Jindal thwarts lemming's political ploy at taxpayer expense
If lemmings could understand human language, as you watched them run towards the cliff you could run with them, trying to reason with them, telling them if they would just stop and look at the evidence and think about it, they’d hightail it in the opposite direction. But because they are lemmings, because they feel they should be making that dash regardless of the truth that awaits, they wouldn’t stop. Which is why if she could choose to be an animal, state Sen. Karen Peterson would feel right at home as a lemming.
Peterson, a staunch ally of Pres. Barack Obama, recently took command of Louisiana’s Democrats in a state where the embattled Obama remains extraordinarily unpopular and the party unusually inert. She pledged to take the party even further to the political left, its steady drift in that direction already having weakened it, mimicking the actions of Obama at the national level.

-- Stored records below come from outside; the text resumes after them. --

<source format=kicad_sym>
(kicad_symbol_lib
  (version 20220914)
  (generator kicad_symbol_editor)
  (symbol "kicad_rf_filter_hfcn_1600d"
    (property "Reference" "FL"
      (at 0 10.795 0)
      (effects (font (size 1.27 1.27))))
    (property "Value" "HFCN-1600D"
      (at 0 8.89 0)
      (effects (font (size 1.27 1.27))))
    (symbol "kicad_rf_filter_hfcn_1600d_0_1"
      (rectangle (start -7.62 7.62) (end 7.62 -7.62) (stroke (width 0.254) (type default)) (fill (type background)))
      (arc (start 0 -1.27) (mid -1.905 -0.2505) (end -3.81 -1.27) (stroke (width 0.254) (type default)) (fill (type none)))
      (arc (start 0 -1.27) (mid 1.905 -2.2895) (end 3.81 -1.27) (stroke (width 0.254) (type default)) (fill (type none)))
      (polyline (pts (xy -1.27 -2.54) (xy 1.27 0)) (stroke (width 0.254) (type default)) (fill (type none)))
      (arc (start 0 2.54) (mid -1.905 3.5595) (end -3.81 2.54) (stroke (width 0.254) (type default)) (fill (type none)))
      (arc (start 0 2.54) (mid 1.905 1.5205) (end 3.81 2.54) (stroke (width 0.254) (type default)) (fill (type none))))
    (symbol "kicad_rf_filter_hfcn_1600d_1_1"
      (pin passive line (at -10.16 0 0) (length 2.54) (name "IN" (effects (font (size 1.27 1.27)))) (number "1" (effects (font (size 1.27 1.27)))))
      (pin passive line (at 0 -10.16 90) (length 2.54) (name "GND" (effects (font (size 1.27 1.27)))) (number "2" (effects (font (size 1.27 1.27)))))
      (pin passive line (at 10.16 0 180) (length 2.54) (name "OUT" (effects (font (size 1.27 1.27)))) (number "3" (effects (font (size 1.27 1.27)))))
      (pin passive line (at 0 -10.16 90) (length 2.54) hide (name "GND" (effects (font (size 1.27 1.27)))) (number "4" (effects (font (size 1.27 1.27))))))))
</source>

As a legislator, this session she signed on to the usual moonbattery as is her wont, but one of her sanitized obnoxious ideas actually made it all the way to the governor’s desk. Her HB 577 came in as a related measure to her HB 568, which was based upon the sham that structural imperfections in society and economics discriminate institutionally against women by forcing them to be paid less than men for comparable work, limited in this bill to government positions. Through careful, valid research this myth long ago and repeatedly has been disproven.
HB 568 predictably went nowhere as a result, but HB 577 was an attempt to try to score propaganda points derived from this falsehood nonetheless. It was to set up a study commission concerning some vaguely-defined “wage disparities between men and women in certain public sectors” that would find “factors” alleged to cause this, address “consequences” of the presumed problem, and then invite “action, including … legislation” intended to fix the assumed problems.
HB 577, then, served as a sanitized version of HB 568 which itself in concept allied with Obama’s latest tactic designed to distract from his record, the “Paycheck Fairness Act,” which would make it much easier for suits against employers to sue for discrimination in pay on the invalid bases already identified as such through research. The tactic in all cases is to try to promote as an election-year ploy a (to date unconvincing) narrative that somehow Republican candidates (despite a number of them being women) for federal office are against women.
The indirectness of HB 577 in connecting it to this more radical idea allowed it to pass out of both chambers, but with the commission proposed to begin work in August, it could have provided some ammunition for Democrats in federal elections (although given their extraordinarily weak position in Louisiana it seemed highly unlikely anywhere enough to make any difference) but also in regards to state politics potentially for years ahead through any recommendations that could find their way into legislation. In the process, it managed to obtain a judgment of no fiscal impact from the Legislative Fiscal Office, because it would rely on existing staff at the Louisiana Workforce Commission and the cooperation of other agencies, key to flipping enough of the more easily-cowed Republicans in the House to approve, after one failure, the conference report.
But then Gov. Bobby Jindal called that fiction to prevent political points from being scored at taxpayer expense. He received from the LWC its judgment that the extra work entailed would cost $300,000 extra over the 18-month predicted lifespan of the bill, and vetoed it on that basis. Of course, this sent Peterson into dyspepsia (the written statement version here), but the ranting obviously serves its political purpose.